* TASK TO COMPLETE:
Recast the lines below as a Markdown table with two columns, Row and Line, giving each non-blank line its own numbered row and leaving out the blank lines.

* MATERIAL FOR THIS TASK:
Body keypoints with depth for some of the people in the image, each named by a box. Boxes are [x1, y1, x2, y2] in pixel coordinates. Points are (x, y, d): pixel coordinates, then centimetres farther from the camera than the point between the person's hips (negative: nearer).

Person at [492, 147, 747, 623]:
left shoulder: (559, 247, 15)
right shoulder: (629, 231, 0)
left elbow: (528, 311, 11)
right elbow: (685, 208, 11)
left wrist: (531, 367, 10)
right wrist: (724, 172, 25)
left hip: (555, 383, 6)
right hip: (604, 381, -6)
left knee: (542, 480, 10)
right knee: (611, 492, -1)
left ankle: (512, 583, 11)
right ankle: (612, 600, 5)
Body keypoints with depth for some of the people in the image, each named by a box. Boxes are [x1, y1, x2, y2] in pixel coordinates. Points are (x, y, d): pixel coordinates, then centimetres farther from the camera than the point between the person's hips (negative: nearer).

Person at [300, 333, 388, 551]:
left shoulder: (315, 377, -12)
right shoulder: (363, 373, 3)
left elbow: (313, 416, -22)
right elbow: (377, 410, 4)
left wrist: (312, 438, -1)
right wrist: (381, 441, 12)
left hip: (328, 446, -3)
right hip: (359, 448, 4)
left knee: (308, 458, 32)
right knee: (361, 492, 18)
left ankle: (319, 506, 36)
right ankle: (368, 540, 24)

* ANSWER FOR THE TASK:
| Row | Line |
|---|---|
| 1 | Body keypoints with depth for some of the people in the image, each named by a box. Boxes are [x1, y1, x2, y2] in pixel coordinates. Points are (x, y, d): pixel coordinates, then centimetres farther from the camera than the point between the person's hips (negative: nearer). |
| 2 | Person at [492, 147, 747, 623]: |
| 3 | left shoulder: (559, 247, 15) |
| 4 | right shoulder: (629, 231, 0) |
| 5 | left elbow: (528, 311, 11) |
| 6 | right elbow: (685, 208, 11) |
| 7 | left wrist: (531, 367, 10) |
| 8 | right wrist: (724, 172, 25) |
| 9 | left hip: (555, 383, 6) |
| 10 | right hip: (604, 381, -6) |
| 11 | left knee: (542, 480, 10) |
| 12 | right knee: (611, 492, -1) |
| 13 | left ankle: (512, 583, 11) |
| 14 | right ankle: (612, 600, 5) |
| 15 | Body keypoints with depth for some of the people in the image, each named by a box. Boxes are [x1, y1, x2, y2] in pixel coordinates. Points are (x, y, d): pixel coordinates, then centimetres farther from the camera than the point between the person's hips (negative: nearer). |
| 16 | Person at [300, 333, 388, 551]: |
| 17 | left shoulder: (315, 377, -12) |
| 18 | right shoulder: (363, 373, 3) |
| 19 | left elbow: (313, 416, -22) |
| 20 | right elbow: (377, 410, 4) |
| 21 | left wrist: (312, 438, -1) |
| 22 | right wrist: (381, 441, 12) |
| 23 | left hip: (328, 446, -3) |
| 24 | right hip: (359, 448, 4) |
| 25 | left knee: (308, 458, 32) |
| 26 | right knee: (361, 492, 18) |
| 27 | left ankle: (319, 506, 36) |
| 28 | right ankle: (368, 540, 24) |